Just a short but hair-raising walk in the wind a mile down the point is a sandy bluff where researchers can see the two coves where male elephant seals (bulls) guard their harems (which sometimes contain as many as 1,000 females) and females nurse their pups before the trip back to Alaska.
Chaos reigns on the beach, though to the elephant seals it all makes perfect sense. Around every five minutes, it seems (in the morning and early evening, primarily) a lesser male will challenge the king of a particular harem. Bulls assume various postures indicating just how serious they are about crushing competitors, who hover on the fringes of harems.
It is not uncommon for pups to be crushed by bulls fighting over females. The males make a sound like a Harley-Davidson not at the top of its game; the pups screech like monkeys, and the females, drained from nursing, groan and bellow. Sea lions, which live here year-round, form discrete brown clusters between bull territories.
San Miguel is also covered in archeological sites, kitchen middens with shining abalone and mussel shell pieces from the roughly 100 Chumash who lived here for 1,100 years, until the last few were removed by the Spanish in the early 1800s.

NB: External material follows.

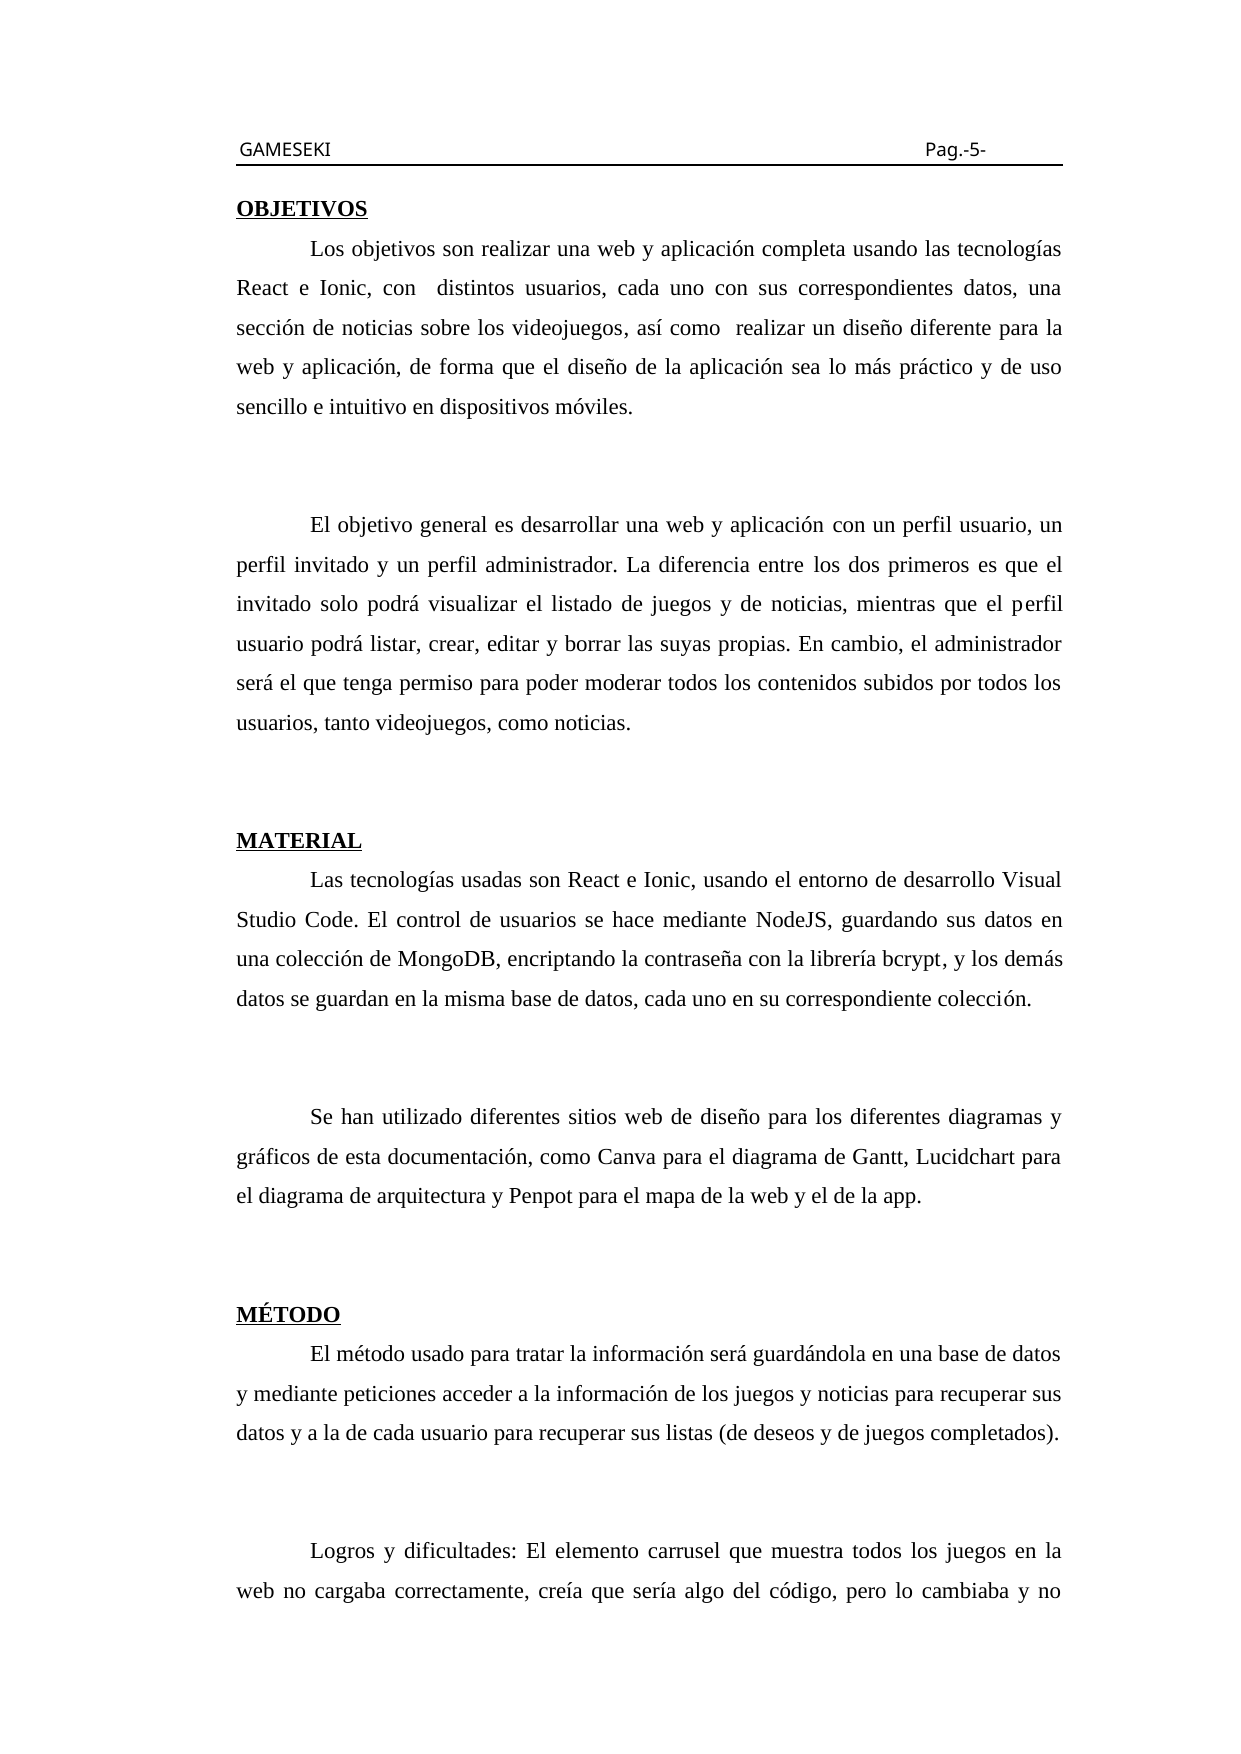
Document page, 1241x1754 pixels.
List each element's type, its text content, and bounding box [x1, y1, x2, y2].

Sea water was colder then, and since water temperature affects the growth of shells such as the abalone’s, scientists are learning how to date shells looking at growth layers like tree rings in carbon-dating.
“Taking a walk out here,” Williams says of the bluff below Devil’s Point, where the Chumash village of Tuqan once stood, “is like taking a step back hundreds of years.”
The island may be inhospitable to man, but San Miguel is a kind of sanctuary for marine mammals recovering from near extinction such as the elephant seal, and for indigenous plants that were wiped from the island by sheep grazing.
Even the Caliche Forest, another San Miguel attraction, is a testament to determination, transformation and recovery.
Solidified calcium carbonate deposits cling to old tree roots, fish bones and other spiny things that nature appeared to be finished with, making eerie forests and ghostly white rocks that from a distance, look like sheep.
In 1980, the Channel Islands were granted sanctuary status by the Carter administration, protection six miles around the coast of each island in addition to the national park status, which protected the islands themselves. Sanctuaries allow for a variety of uses, including recreation, research and conservation.